Le président biélorusse Alexandre Loukachenko qui reprendra les rennes de l'OTSC à partir de janvier 2023, dans un peu plus d'un mois seulement, a publiquement rejeté les demandes de l'Arménie concernant une position claire de l'OTSC sur l'Azerbaïdjan. Lors de la dernière téléconférence des dirigeants de l'organisation le 28 octobre, justifiant le recours à la force par Bakou « poussé dans un coin et ne lui laissant d'autre solution », il a clairement indiqué que l'organisation n'entreprendrait aucune action militaire contre elle ni ne soutiendrait unilatéralement l'Arménie. « L'Azerbaïdjan reste une nation amie de l'OTSC, Aliyev est notre homme» avait déclaré le président biélorusse. Sa position, assimilant l'Arménie, membre de l'OTSC, à l'Azerbaïdjan, qui n'en est pas membre, a suscité des réactions de colère en Arménie, certains groupes d'opposition appelant le pays à quitter l'alliance de défense dirigée par la Russie ou à en geler sa participation.

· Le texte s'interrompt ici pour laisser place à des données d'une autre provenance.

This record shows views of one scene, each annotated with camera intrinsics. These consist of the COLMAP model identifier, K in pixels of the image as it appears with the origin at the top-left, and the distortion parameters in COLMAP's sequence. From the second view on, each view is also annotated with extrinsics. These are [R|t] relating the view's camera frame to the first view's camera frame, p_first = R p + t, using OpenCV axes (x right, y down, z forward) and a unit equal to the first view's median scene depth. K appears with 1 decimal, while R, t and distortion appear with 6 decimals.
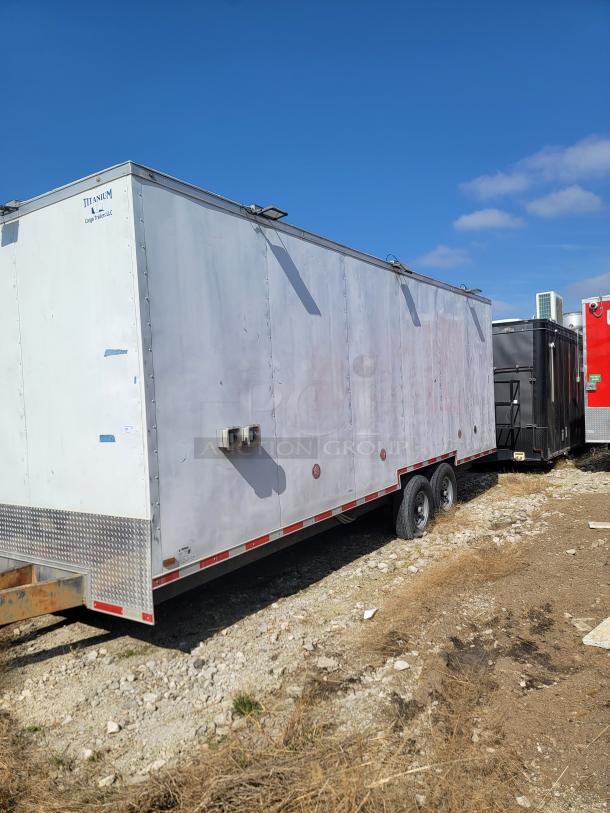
lens RADIAL K [[561.1, 0, 300.6], [0, 561.1, 414.1], [0, 0, 1]] dist [0.089247, -0.068193]
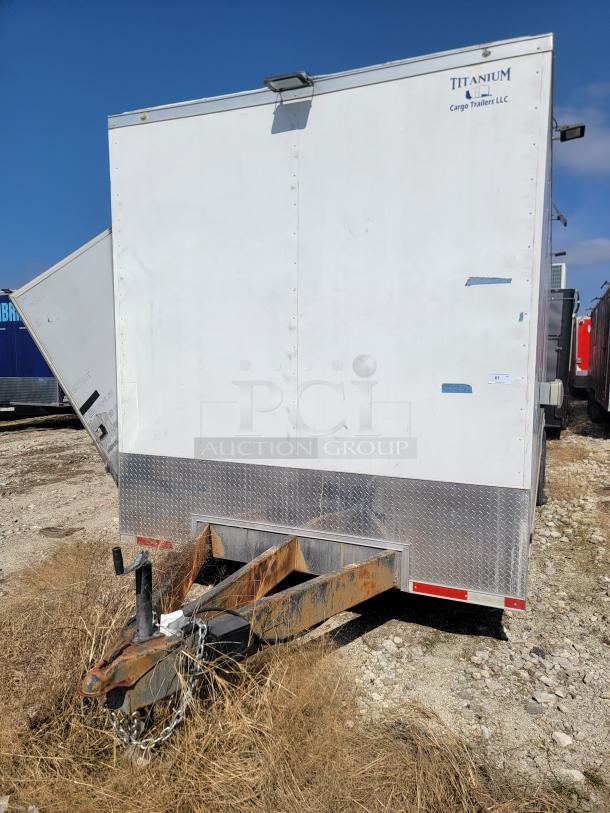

Le 16 novembre, s'adressant à l'Assemblée nationale, Nikol Pashinyan dans une rare critique ouverte de l'organisation pilotée par Moscou, a souligné qu'Erevan n'avait «aucune envie d'inciter à une guerre » entre l'Organisation du traité de sécurité collective et l'Azerbaïdjan, mais a averti que la position politique du bloc était "très importante" pour l'Arménie et son public. « La position de la République d'Arménie est claire, à savoir que les troupes azerbaïdjanaises doivent se retirer des territoires occupés de l'Arménie vers les positions qui existaient avant le 11 mai 2021. Fondamentalement, la communauté internationale soutient notre position. Nous espérons que l'OTSC la soutiendra également. La situation est étrange, car il semble au contraire que l'OTSC aurait clairement dû nous défendre et nous aurions dû travailler avec d'autres partenaires pour construire une position. » Dans ce même discours, le Premier ministre arménien s'adressait aussi à ses homologues du Traité de défense collective : « J'espère que vous enregistrerez ce consensus lors du sommet de l'OTSC qui se tiendra à Erevan le 23 novembre. Il s'agit d'une décision et d'une position de principe pour la République d'Arménie. Je pense que l'attitude des citoyens de la République d'Arménie envers l'OTSC et l'avenir de nos relations se formeront en rapport avec cette question».
Hier, lundi 21 novembre interrogé sur la possibilité que l'Arménie reçoive une assistance militaire plus active de la part de l'organisation et de la Russie, Konstantin Kosachev, vice-président du Conseil fédéral de Russie, a estimé « le conflit entre l'Arménie et l'Azerbaïdjan, à [son] avis, ne relève pas de la compétence de l'OTSC, chacun des États membres décide indépendamment de son attitude à son égard. Quant à la Russie, on sait que nous soutenons sincèrement le règlement. De plus, nos efforts sont également exigés des deux côtés. Il ne peut en être autrement, la situation ne peut évoluer que de cette façon. Accepter la position de ne soutenir qu'une seule partie dans ce conflit signifiera l'aggraver. Dans ce conflit, adopter une position de soutien d'une seule partie signifiera l'approfondir. Il est nécessaire d'adopter la position d'un règlement pacifique et de soutenir que les termes de ce règlement sont acceptables pour toutes les parties ».
Le ministre des Affaires étrangères russe, Sergei Lavrov est attendu à Erevan dans la journée pour assister à la réunion préparatoire de celle des chefs d'État qui se tiendra demain. Vladimir Poutine effectuera bien le déplacement, ce sera sa première visite depuis la guerre des 44jours. Il rencontrera Nikol Pashinyan « dans le cadre du sommet de l'OTSC » a précisé Le porte-parole du Kremlin, Dimitri Peskov.